Starting at the first line of the data below, write out each line exactly until you reach the line containing "intensificati nelle ultime", and include that line too.

▸ **Records to process**

==============================

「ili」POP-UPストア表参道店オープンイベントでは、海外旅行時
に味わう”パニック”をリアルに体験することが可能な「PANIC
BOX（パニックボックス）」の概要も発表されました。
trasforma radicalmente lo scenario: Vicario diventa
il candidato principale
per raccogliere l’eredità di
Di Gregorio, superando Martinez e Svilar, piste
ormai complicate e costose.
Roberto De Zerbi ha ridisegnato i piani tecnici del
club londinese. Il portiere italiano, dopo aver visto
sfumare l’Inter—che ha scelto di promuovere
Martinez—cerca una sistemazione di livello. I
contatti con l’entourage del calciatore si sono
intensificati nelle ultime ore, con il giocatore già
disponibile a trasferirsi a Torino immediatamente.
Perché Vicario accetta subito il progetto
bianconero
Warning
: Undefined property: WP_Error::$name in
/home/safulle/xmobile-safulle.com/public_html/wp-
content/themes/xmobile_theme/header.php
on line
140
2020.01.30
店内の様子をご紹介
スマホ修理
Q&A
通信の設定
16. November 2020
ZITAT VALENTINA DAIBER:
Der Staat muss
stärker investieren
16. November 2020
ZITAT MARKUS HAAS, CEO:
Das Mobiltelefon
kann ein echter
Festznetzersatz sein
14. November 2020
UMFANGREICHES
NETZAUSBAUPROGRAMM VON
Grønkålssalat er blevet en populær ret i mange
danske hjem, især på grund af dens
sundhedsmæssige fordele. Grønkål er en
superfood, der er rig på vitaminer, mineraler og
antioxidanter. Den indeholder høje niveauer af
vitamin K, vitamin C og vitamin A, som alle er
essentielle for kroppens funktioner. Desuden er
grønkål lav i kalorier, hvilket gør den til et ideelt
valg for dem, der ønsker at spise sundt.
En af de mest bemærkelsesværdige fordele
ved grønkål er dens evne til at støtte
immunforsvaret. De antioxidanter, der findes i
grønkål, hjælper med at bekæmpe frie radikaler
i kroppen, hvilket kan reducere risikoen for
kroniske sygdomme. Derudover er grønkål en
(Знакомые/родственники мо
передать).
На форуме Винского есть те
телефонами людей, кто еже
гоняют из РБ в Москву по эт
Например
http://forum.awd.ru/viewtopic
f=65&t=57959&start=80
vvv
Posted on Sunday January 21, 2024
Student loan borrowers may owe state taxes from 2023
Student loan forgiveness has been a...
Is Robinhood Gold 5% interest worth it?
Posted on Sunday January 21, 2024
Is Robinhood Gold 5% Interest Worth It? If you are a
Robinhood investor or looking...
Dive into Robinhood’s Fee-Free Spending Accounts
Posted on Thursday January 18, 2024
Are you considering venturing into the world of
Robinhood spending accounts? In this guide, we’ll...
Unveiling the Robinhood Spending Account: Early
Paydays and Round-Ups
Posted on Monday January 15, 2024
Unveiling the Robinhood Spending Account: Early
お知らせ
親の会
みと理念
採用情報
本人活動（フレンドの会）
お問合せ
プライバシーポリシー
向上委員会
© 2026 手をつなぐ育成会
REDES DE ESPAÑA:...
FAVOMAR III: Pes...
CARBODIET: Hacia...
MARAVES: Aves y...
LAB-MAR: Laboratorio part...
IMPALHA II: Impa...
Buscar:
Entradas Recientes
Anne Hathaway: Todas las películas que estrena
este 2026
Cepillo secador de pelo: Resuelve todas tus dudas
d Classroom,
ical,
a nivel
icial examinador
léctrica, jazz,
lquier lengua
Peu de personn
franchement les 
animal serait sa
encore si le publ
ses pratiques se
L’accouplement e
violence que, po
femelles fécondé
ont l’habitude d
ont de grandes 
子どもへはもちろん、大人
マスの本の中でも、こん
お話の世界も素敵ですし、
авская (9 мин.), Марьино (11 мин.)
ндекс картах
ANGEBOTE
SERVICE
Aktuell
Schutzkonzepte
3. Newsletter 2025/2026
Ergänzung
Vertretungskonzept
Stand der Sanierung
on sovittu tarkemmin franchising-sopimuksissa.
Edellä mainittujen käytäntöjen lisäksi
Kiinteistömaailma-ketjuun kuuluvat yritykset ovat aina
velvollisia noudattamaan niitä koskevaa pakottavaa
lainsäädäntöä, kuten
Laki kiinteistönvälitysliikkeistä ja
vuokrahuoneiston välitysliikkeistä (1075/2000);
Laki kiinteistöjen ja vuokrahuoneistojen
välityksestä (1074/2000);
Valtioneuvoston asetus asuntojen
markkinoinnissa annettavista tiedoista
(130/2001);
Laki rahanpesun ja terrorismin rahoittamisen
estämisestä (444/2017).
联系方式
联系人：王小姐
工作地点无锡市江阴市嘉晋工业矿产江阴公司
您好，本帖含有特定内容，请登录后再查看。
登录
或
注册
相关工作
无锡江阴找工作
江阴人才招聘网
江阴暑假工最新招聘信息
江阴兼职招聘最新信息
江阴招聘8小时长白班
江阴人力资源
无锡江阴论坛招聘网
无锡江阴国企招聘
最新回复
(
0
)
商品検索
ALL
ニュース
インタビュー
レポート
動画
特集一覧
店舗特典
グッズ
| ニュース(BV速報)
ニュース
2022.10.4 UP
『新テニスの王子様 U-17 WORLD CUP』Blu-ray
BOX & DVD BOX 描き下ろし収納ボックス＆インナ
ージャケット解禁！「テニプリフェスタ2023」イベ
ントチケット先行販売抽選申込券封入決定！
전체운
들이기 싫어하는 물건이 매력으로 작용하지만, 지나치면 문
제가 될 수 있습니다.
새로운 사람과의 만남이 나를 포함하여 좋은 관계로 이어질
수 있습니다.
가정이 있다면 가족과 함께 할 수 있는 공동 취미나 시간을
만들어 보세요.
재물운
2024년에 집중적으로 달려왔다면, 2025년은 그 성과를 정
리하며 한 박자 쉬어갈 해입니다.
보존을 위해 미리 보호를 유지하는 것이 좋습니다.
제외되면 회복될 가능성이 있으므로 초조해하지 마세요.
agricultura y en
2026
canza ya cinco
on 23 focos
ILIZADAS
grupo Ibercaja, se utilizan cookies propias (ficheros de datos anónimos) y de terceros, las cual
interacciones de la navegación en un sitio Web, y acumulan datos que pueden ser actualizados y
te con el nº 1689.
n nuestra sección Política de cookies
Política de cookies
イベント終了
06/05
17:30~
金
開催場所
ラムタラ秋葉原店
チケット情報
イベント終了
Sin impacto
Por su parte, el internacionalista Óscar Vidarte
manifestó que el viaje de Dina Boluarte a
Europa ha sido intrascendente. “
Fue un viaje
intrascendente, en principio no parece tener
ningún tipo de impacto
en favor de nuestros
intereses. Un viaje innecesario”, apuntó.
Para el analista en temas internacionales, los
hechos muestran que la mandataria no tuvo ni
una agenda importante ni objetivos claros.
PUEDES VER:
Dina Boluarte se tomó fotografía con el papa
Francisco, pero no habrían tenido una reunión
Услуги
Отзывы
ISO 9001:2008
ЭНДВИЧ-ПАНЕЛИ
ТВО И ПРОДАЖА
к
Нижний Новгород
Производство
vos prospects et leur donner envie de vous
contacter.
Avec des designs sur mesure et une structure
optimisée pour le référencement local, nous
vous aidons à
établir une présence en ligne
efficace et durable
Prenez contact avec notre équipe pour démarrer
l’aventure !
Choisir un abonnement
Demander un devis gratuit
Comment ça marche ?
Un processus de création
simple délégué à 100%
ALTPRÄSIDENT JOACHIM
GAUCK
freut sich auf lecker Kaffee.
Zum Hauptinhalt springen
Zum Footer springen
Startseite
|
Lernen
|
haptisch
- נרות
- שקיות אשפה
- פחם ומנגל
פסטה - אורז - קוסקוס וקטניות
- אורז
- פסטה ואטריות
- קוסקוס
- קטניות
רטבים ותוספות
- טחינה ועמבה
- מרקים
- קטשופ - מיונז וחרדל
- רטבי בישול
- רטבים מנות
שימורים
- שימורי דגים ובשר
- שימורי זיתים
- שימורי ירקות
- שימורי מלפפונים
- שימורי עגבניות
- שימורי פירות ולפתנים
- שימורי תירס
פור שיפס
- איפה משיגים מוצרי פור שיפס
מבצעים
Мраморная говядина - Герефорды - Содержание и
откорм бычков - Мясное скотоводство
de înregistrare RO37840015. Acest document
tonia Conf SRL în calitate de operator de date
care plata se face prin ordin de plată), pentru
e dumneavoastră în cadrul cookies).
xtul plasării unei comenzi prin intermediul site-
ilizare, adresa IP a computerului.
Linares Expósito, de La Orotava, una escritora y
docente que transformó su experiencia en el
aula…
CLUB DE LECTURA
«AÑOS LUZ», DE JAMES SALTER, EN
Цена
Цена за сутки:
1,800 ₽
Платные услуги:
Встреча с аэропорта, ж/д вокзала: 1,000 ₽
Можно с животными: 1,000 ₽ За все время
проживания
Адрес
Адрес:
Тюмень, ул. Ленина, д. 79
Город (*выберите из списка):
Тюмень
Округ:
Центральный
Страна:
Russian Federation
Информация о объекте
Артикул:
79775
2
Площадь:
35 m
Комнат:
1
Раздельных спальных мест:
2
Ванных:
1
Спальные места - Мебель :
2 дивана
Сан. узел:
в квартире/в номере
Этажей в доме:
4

==============================

▸ **Problem solution**
「ili」POP-UPストア表参道店オープンイベントでは、海外旅行時
に味わう”パニック”をリアルに体験することが可能な「PANIC
BOX（パニックボックス）」の概要も発表されました。
trasforma radicalmente lo scenario: Vicario diventa
il candidato principale
per raccogliere l’eredità di
Di Gregorio, superando Martinez e Svilar, piste
ormai complicate e costose.
Roberto De Zerbi ha ridisegnato i piani tecnici del
club londinese. Il portiere italiano, dopo aver visto
sfumare l’Inter—che ha scelto di promuovere
Martinez—cerca una sistemazione di livello. I
contatti con l’entourage del calciatore si sono
intensificati nelle ultime ore, con il giocatore già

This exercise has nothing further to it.